The last few years has been one heck of a learning curve. I have been at it for almost 5 years now and about 45 grows. I have to say that the salesman at the hydro store are some of the most limiting factors for a lot of folks. The challenge is the way the marketing and sales reps work. Just about every single guy working at the hydro store gets hooked up with free product if they want it. That being said it is pretty simple I give you free product and you promote my products. It was all cool at first, I wanted to get away from
Botanicare because I felt it was expensive and I thought there was better stuff out there. I went with another product line and I had great results. Now came the PK boosters. I think that was a whole year of this and that. About the same time it was switching to Coco because I thought I was a great grower. Well coco kicked my ass because I treated it like soil and it does not work well if it gets dried out.
Realizing I needed to change along came hydro. I use an ebb and flow set up that is fully automated. The largest problem I found was with nutrients. Switching to hydro meant I was going to be going thru a lot more nutrients so right away I felt like liquid nutrients where an absolute waste because at the end of every week about 30 gallons goes down the drain. So I stated off with
Athena Pro Line. It works and works well at first, but the stuff starts to pick up water out of the air and it throws the balance off because their core is calcium nitrate and their grow and bloom have products in the mix that are hydroscopic. So as time goes on each time you mix up a new batch of nutrients the NPK ratios are off because the grow and bloom pick up water out of the air. This single issue probably took me a year to get to the bottom of it and hours and hours of research.

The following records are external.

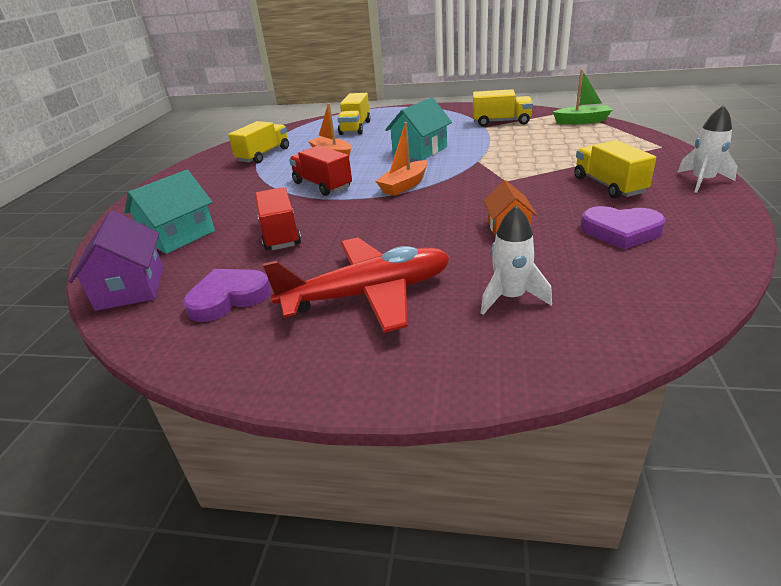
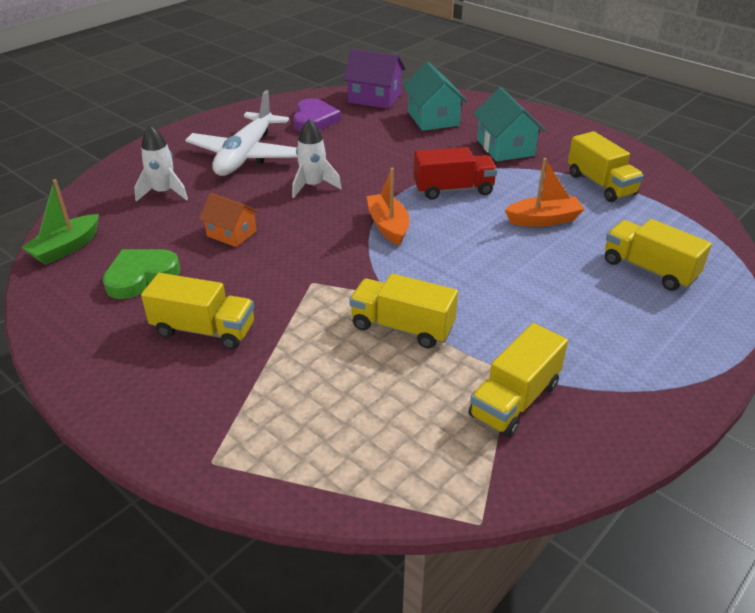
camera: 120 degrees right, 5 degrees up
(280, 234) = (376, 150): red truck -> none
(369, 294) = (245, 156): red plane -> white plane
(420, 150) = (479, 275): turquoise house -> turquoise house (505, 147)
(498, 149) = (402, 327): none -> yellow truck
(582, 121) = (407, 483): green boat -> green boat (66, 248)
(621, 231) = (141, 276): purple heart -> green heart
(702, 181) = (110, 395): white rocket -> white rocket (313, 186)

Athena and HGV are very similar. They are very high in Calcium and Calcium does not play well with some other Macro Nutrients. So I would always see nutrient problems specifically around the switch to flower. I found I could somewhat combat this with Calcium and Magnesium. I was in the hydro store one day and I stumbled across grow more no N cal mag. Great product and at 10 mils per gallon the problems either went away or where no much of a concern. Well time and costs continued to rise so I wanted to revisit the nutrients and I came across
@BillFarthing and balling on a budget. Probably one of the most helpful threads I have ran across on the site. Bill is pretty well versed in nutrients and has many homemade recipes for the crap everyone runs to the hydro store to purchase. I am presently running a modified version of balling on a budget that Bill posted on another site. It works, it about as cheap as you can go. It simple works.
So right now the limiting factor is me. I have full environmental control, great lighting and CO2 enrichment. So really it comes down to the person calling the shots at this point. Most everyone thinks that is magic in the bottles and that is just not the case. Get yourself a good quality 2 or 3 part and focus on the environment and things you can control outside of the nutrients. Never overlook PH is is a limiting factory with hydro and one of the easiest to correct, but you have to put the time in.
While there are a few products that do help most are snake oil. Take
@Aqua Man, he is sold on Massive by Green Planet. I can tell you it works and increases mass but I believe at a price of terps and oils. Another one that works is fulvic acid. But again go thru Balling on a budget it is all there for the taking. Kelp is also another great product. As well as Monosilic acid. Apart from these and maybe some hammerhead that is all it really takes to grow in Coco or hydro.
One thing that happened to me at the hydro store about 6 months ago is the icing on the cake for this post. Part of balling on a budget is the base nutrients. Jacks 321 is what Bill mostly pushes and I use it. I was at the hydro store talking to the manager and one of the works came in and somehow I mentioned Jacks and the guy said this. What that shit you can buy at Walmart. That is a joke. Well the joke is on him because the basic components in Jacks is the bases of nearly all nutrient lines. But some will argue and I understand that. I will finish with this, JR Peters mother company of Jacks has been in the nutrient business for 70 plus years.